In a Canadian example, a company called Univar Canada Ltd. tried to invoke force majeure to get out of an agreement to supply Domtar Inc. with caustic soda at a fixed price. Market conditions changed and the price shot above the contract price. Univar claimed force majeure, but a B.C. judge disagreed in 2011.

For its part, Cameco has publicly said the Tepco dispute is likely more about the prices written into the contract than Acts of God or government regulation. We likely won’t know until the dispute is resolved.

The contract first requires Cameco and Tepco to engage in a 90-day “good faith” negotiation period.

According to a 2014 Supreme Court of Canada case called Bhasin v.
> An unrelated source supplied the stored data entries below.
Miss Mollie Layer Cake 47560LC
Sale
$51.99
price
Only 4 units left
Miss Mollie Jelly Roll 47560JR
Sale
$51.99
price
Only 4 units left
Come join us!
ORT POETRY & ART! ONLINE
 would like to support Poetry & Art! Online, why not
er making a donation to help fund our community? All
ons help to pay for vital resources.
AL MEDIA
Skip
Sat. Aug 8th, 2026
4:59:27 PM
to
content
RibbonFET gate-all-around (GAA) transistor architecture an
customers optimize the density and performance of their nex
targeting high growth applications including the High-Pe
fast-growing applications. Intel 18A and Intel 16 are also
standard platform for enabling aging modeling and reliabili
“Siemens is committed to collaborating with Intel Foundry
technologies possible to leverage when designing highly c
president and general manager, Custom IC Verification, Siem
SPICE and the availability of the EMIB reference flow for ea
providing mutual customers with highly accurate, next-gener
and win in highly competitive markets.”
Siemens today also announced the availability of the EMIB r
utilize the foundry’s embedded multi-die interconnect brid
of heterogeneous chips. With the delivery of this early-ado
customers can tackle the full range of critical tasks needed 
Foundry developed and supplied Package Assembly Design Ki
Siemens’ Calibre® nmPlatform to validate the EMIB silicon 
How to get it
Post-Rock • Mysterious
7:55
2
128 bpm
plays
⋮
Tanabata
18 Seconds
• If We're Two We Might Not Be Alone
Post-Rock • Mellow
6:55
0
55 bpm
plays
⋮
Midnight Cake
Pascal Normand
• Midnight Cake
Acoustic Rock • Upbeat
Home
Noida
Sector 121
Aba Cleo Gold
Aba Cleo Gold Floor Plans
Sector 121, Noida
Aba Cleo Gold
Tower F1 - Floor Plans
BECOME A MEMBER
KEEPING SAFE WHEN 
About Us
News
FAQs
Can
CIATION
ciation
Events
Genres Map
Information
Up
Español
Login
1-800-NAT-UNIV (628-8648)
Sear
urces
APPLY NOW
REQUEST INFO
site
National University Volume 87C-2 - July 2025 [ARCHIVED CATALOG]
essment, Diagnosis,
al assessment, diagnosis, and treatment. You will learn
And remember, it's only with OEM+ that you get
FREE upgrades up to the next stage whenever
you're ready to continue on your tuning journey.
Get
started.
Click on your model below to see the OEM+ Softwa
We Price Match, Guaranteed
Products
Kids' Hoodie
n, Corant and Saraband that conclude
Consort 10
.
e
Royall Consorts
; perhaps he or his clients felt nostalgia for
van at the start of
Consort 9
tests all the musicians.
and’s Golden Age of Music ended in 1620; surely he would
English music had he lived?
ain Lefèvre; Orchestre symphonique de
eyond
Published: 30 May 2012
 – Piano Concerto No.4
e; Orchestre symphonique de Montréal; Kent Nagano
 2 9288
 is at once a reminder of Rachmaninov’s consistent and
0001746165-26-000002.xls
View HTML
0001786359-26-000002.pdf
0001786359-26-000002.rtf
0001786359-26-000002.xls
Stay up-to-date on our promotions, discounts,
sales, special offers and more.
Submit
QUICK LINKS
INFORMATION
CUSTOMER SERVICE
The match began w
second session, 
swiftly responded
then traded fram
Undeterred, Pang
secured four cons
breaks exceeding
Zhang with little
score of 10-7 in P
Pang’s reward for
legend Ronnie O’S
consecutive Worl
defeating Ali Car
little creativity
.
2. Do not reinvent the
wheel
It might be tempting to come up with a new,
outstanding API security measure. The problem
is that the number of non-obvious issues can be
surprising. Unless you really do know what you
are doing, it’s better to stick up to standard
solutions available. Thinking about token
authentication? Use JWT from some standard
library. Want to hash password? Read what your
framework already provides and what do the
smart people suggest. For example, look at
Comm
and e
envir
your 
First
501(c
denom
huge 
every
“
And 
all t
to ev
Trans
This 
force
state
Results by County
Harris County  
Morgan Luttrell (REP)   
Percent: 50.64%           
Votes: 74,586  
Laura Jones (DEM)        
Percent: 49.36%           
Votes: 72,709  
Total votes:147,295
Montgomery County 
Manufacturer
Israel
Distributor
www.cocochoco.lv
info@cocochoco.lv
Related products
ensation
Hrynew, “good faith” requires parties to perform their contractual obligations honestly. In other words, Cameco and Tepco can’t cross their fingers and fake their way through negotiations. And there’s little reason to expect anything less. Tepco holds a five per cent stake in Cameco’s Cigar Lake mine in Saskatchewan and has continued to contribute its share to capital costs.

If good faith talks can’t resolve the dispute, the contract calls for binding arbitration. The parties would take the dispute to a private court, where an arbitrator would interpret the contract behind closed doors. Cameco says it won a force majeure contract dispute in 2014, though confidentiality terms prevent it from providing further details.

Things do happen that make it impossible to execute on deals, but not every one of those things is an Act of God.